Gwen looked, and the picture slapped her in the face—at least it felt as though it had, for she recognized the visage. It was Father Marco Ricci, the Terran priest who had founded the Gramarye chapter of the Order of St. Vidicon—and one of the very few of the original colonists who had been able to keep his memories of an advanced civilization, perhaps the only one. She felt her heart twist within her and was giddy for a moment, for she had known Father Marco herself, when she and her husband had been kidnapped into the past many years before. It was a strange and disturbing sensation to look at an icon of the man she had known and confront the fact that he had been dead for four centuries and more. But when had he discovered he was an esper? And how had he come by that horrible scar?

Of course, she had never seen him unclothed; he might have had it even when she had known him—but she found room to doubt it.

"You seem disturbed." The Mother Superior's interest kindled. "Have you seen this face before?"

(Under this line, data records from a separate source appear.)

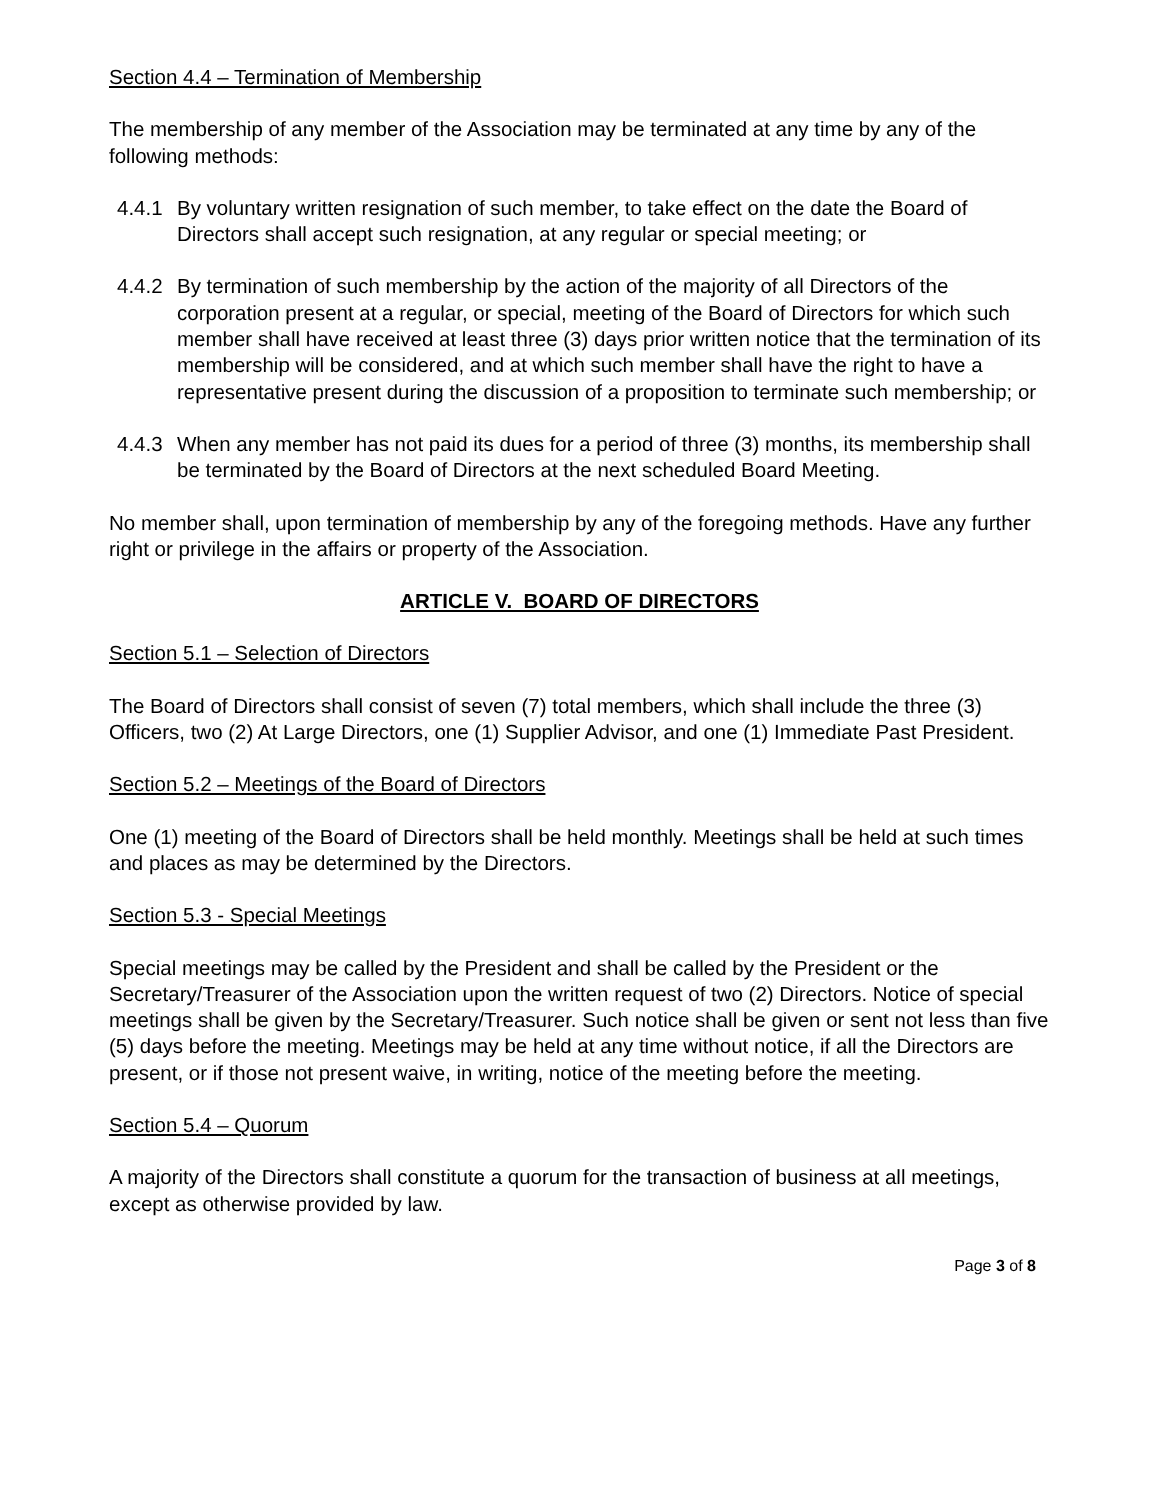Section 4.4 – Termination of Membership
The membership of any member of the Association may be terminated at any time by any of the following methods:
4.4.1 By voluntary written resignation of such member, to take effect on the date the Board of Directors shall accept such resignation, at any regular or special meeting; or
4.4.2 By termination of such membership by the action of the majority of all Directors of the corporation present at a regular, or special, meeting of the Board of Directors for which such member shall have received at least three (3) days prior written notice that the termination of its membership will be considered, and at which such member shall have the right to have a representative present during the discussion of a proposition to terminate such membership; or
4.4.3 When any member has not paid its dues for a period of three (3) months, its membership shall be terminated by the Board of Directors at the next scheduled Board Meeting.
No member shall, upon termination of membership by any of the foregoing methods. Have any further right or privilege in the affairs or property of the Association.
ARTICLE V. BOARD OF DIRECTORS
Section 5.1 – Selection of Directors
The Board of Directors shall consist of seven (7) total members, which shall include the three (3) Officers, two (2) At Large Directors, one (1) Supplier Advisor, and one (1) Immediate Past President.
Section 5.2 – Meetings of the Board of Directors
One (1) meeting of the Board of Directors shall be held monthly. Meetings shall be held at such times and places as may be determined by the Directors.
Section 5.3 - Special Meetings
Special meetings may be called by the President and shall be called by the President or the Secretary/Treasurer of the Association upon the written request of two (2) Directors. Notice of special meetings shall be given by the Secretary/Treasurer. Such notice shall be given or sent not less than five (5) days before the meeting. Meetings may be held at any time without notice, if all the Directors are present, or if those not present waive, in writing, notice of the meeting before the meeting.
Section 5.4 – Quorum
A majority of the Directors shall constitute a quorum for the transaction of business at all meetings, except as otherwise provided by law.
Page 3 of 8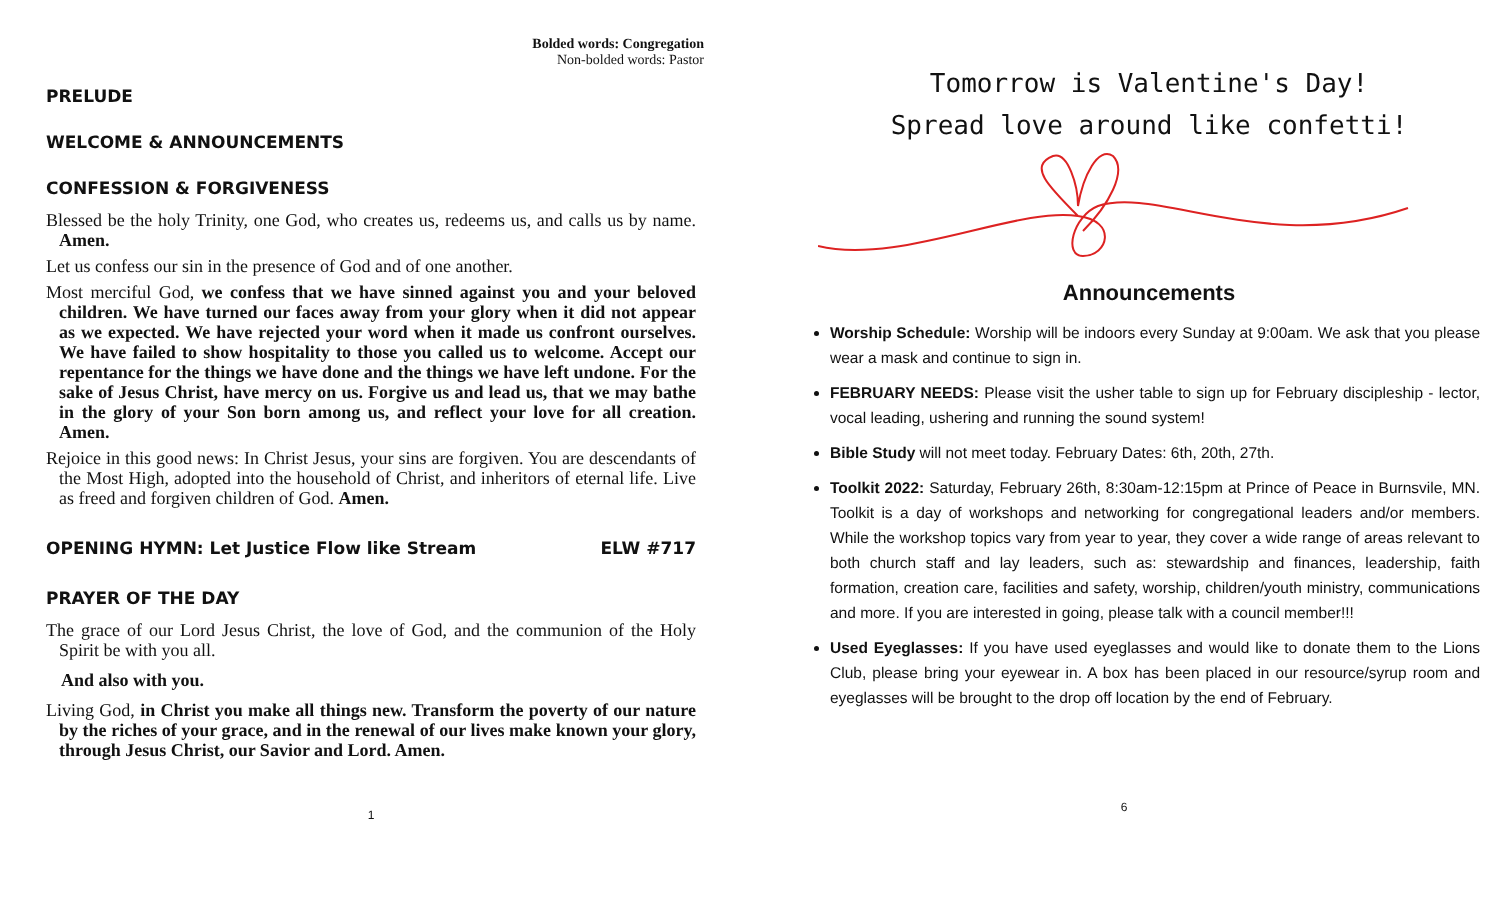Bolded words: Congregation
Non-bolded words: Pastor
PRELUDE
WELCOME & ANNOUNCEMENTS
CONFESSION & FORGIVENESS
Blessed be the holy Trinity, one God, who creates us, redeems us, and calls us by name. Amen.
Let us confess our sin in the presence of God and of one another.
Most merciful God, we confess that we have sinned against you and your beloved children. We have turned our faces away from your glory when it did not appear as we expected. We have rejected your word when it made us confront ourselves. We have failed to show hospitality to those you called us to welcome. Accept our repentance for the things we have done and the things we have left undone. For the sake of Jesus Christ, have mercy on us. Forgive us and lead us, that we may bathe in the glory of your Son born among us, and reflect your love for all creation. Amen.
Rejoice in this good news: In Christ Jesus, your sins are forgiven. You are descendants of the Most High, adopted into the household of Christ, and inheritors of eternal life. Live as freed and forgiven children of God. Amen.
OPENING HYMN: Let Justice Flow like Stream ELW #717
PRAYER OF THE DAY
The grace of our Lord Jesus Christ, the love of God, and the communion of the Holy Spirit be with you all.
And also with you.
Living God, in Christ you make all things new. Transform the poverty of our nature by the riches of your grace, and in the renewal of our lives make known your glory, through Jesus Christ, our Savior and Lord. Amen.
1
Tomorrow is Valentine's Day!
Spread love around like confetti!
Announcements
Worship Schedule: Worship will be indoors every Sunday at 9:00am. We ask that you please wear a mask and continue to sign in.
FEBRUARY NEEDS: Please visit the usher table to sign up for February discipleship - lector, vocal leading, ushering and running the sound system!
Bible Study will not meet today. February Dates: 6th, 20th, 27th.
Toolkit 2022: Saturday, February 26th, 8:30am-12:15pm at Prince of Peace in Burnsvile, MN. Toolkit is a day of workshops and networking for congregational leaders and/or members. While the workshop topics vary from year to year, they cover a wide range of areas relevant to both church staff and lay leaders, such as: stewardship and finances, leadership, faith formation, creation care, facilities and safety, worship, children/youth ministry, communications and more. If you are interested in going, please talk with a council member!!!
Used Eyeglasses: If you have used eyeglasses and would like to donate them to the Lions Club, please bring your eyewear in. A box has been placed in our resource/syrup room and eyeglasses will be brought to the drop off location by the end of February.
6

Gwen realized that she was in an excellent position to destroy all the Order's illusions but firmly rejected the opportunity; confronting them with reality was not her task. Instead, she "answered" a question with another. "When did Clothilde and Meryl live, Sister Paterna?"

"Four hundred fifty-six years ago, milady. Our convent has kept exacting records."

Four hundred fifty-six years! That would have made Father Marco a very old man— but it was just barely possible. Gwen determined that she would have to go to the monastery and search their records, to find out if Father Marco had gone abroad much in his later years.